-- start Text block --

Hi, I'd like to ask about CDH support for long running applications on YARN. We are trying to setup gobblin to work with CDH 5.11.2, but regularly after 2 days we get message that AMRMToken is invalid:
CEST INFO [AMRM Heartbeater thread] org.apache.hadoop.io.retry.RetryInvocationHandler - Exception while invoking allocate of class ApplicationMasterProtocolPBClientImpl over rm365. Trying to fail over immediately.
org.apache.hadoop.security.token.SecretManager$InvalidToken: Invalid AMRMToken from appattempt_1535039367371_143153_000001
at sun.reflect.NativeConstructorAccessorImpl.newInstance0(Native Method)
at sun.reflect.GeneratedMethodAccessor9.invoke(Unknown Source)
at com.sun.proxy.$Proxy20.allocate(Unknown Source)
Caused by: org.apache.hadoop.ipc.RemoteException(org.apache.hadoop.security.token.SecretManager$InvalidToken): Invalid AMRMToken from appattempt_1535039367371_143153_000001
at com.sun.proxy.$Proxy19.allocate(Unknown Source)
Do you know why would AM fail to refresh the token before its 48h expiration period passes? I found this ticket that, I think, would provide support for AM token refreshment:
It hasn't been solved yet, so I wonder if this functionality has been implemented in another ticket, or is not supported by Yarn yet?
I've found also a bug that perhaps relates to the same issue:
This ticket is solved, but not included in any CDH5 version yet. Do you think we are hitting this issue? If so - when would it be incorporated into CDH?

-- end Text block --

- **Exercise aim**
In the forum post above, which CDH version is the team trying to run Gobblin with?

-- start Data excerpt --

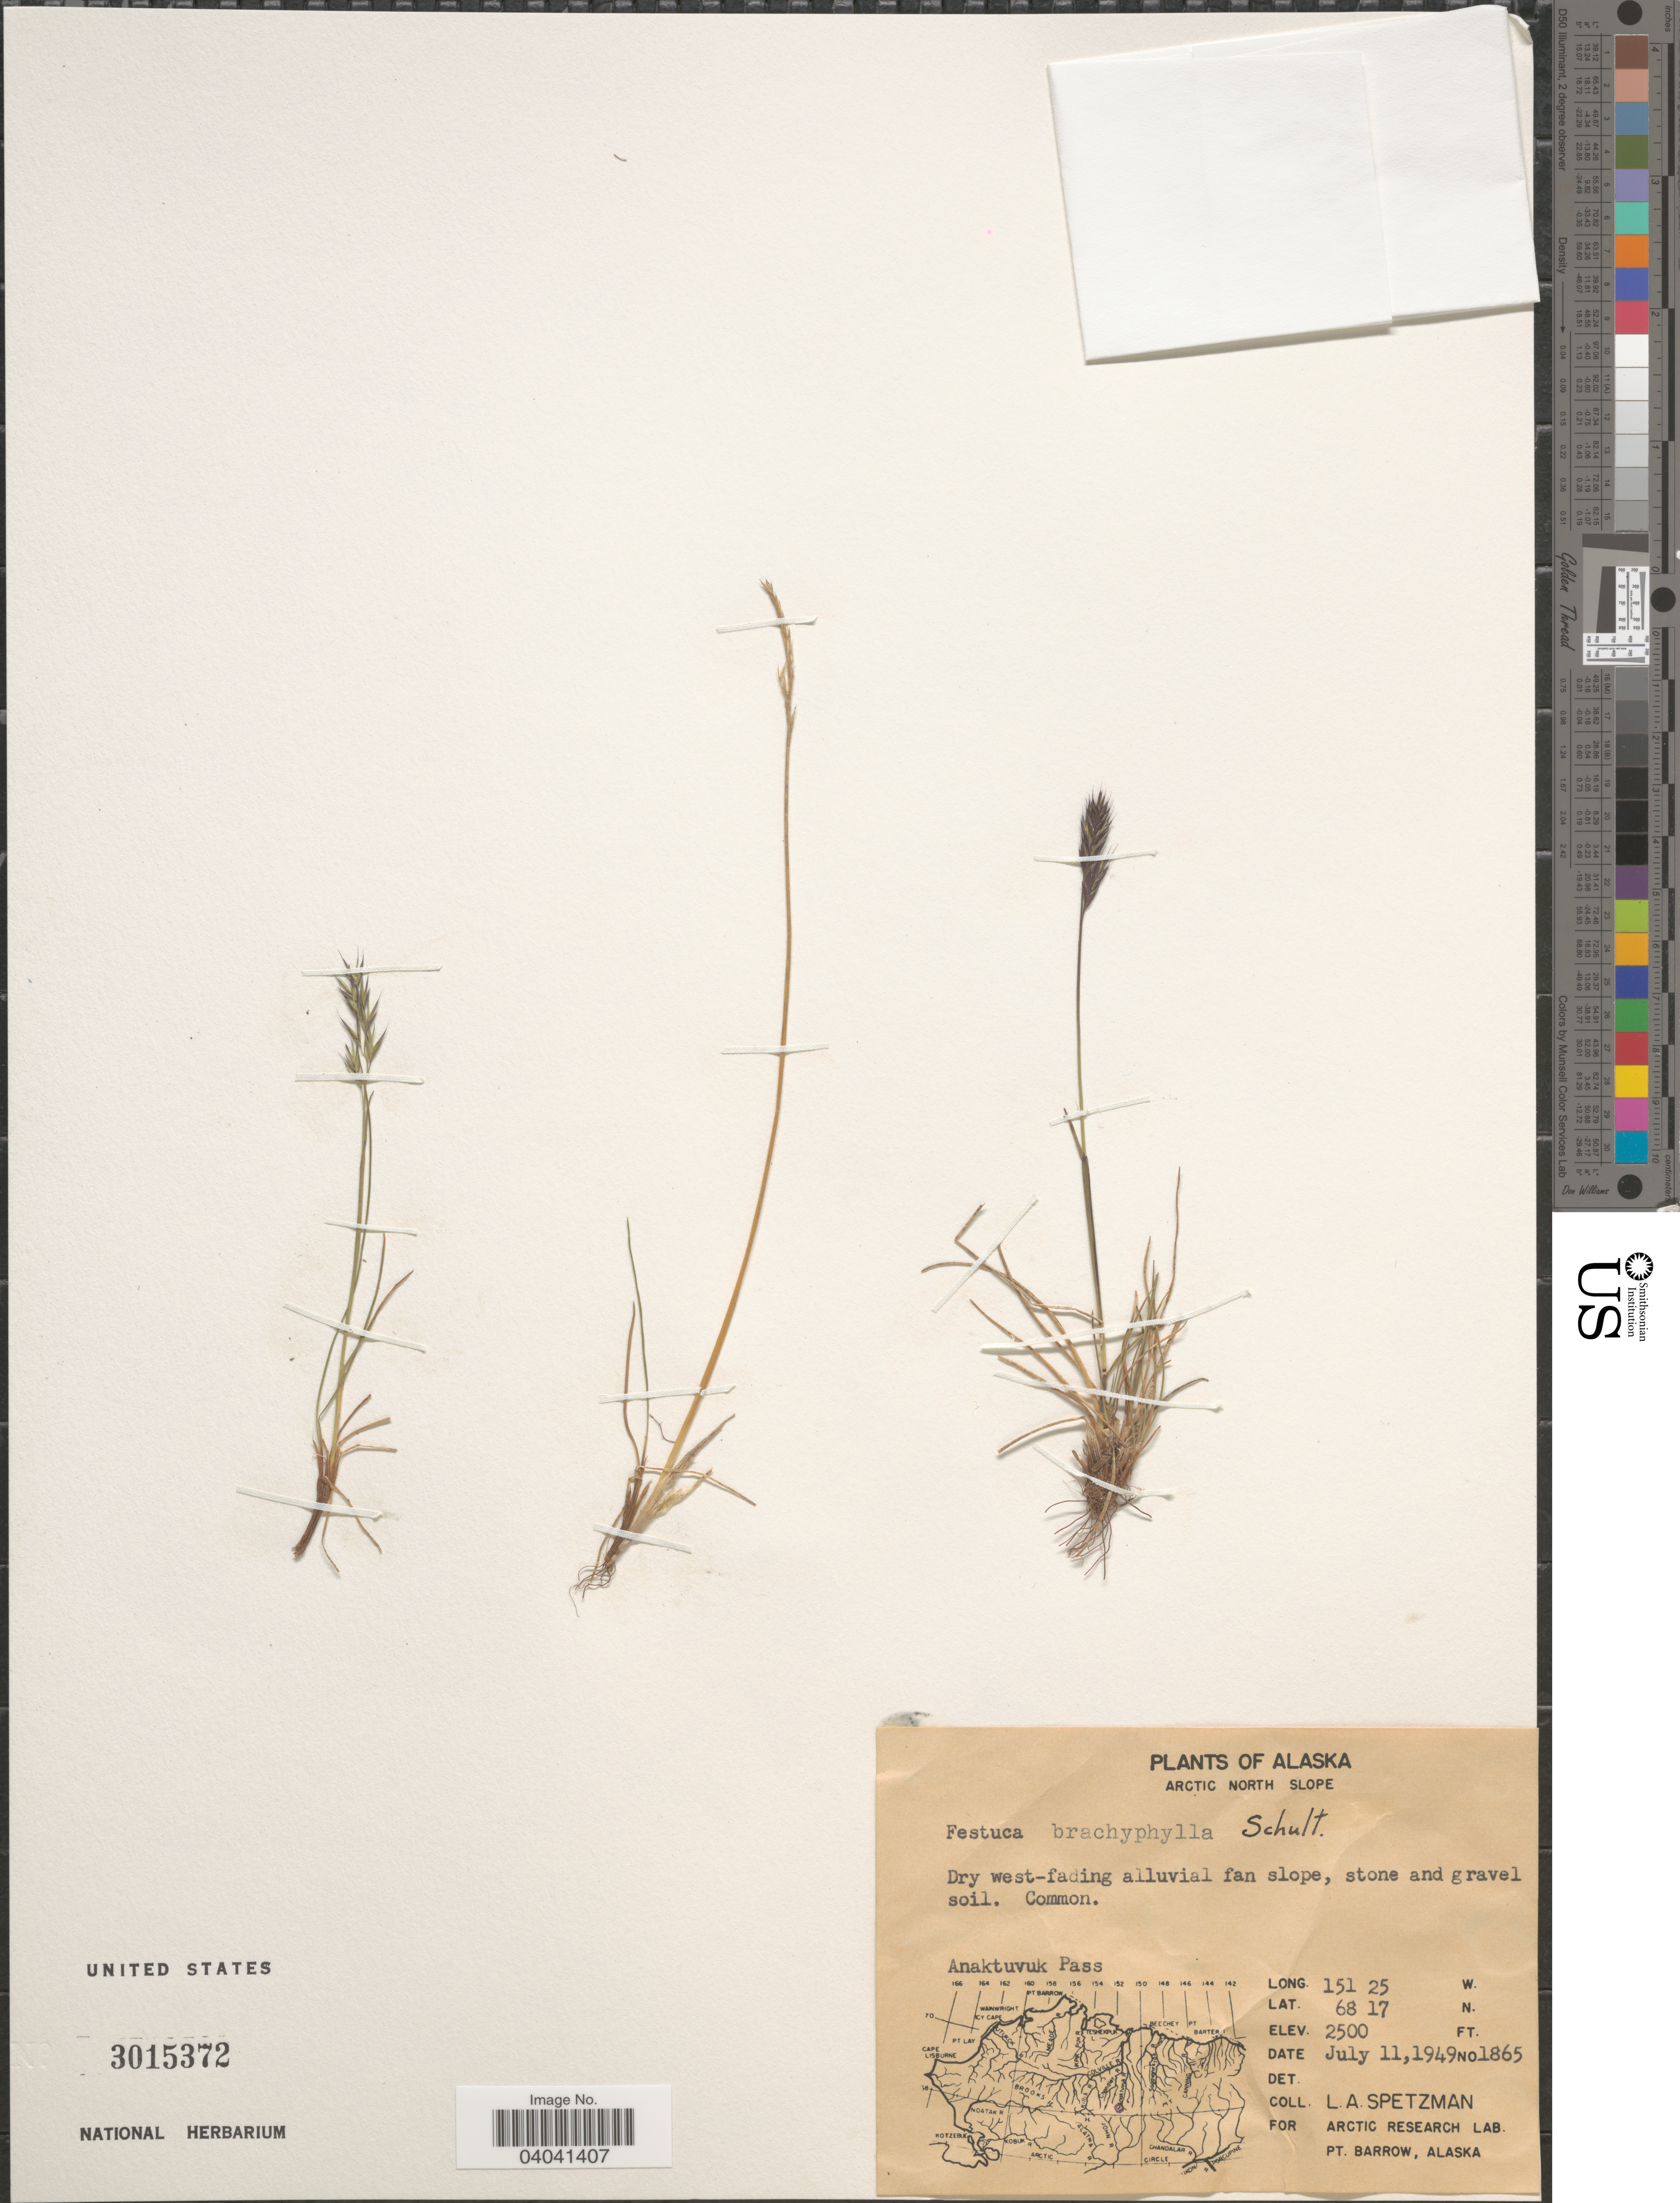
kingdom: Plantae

-- end Data excerpt --

- **Correct response**
CDH 5.11.2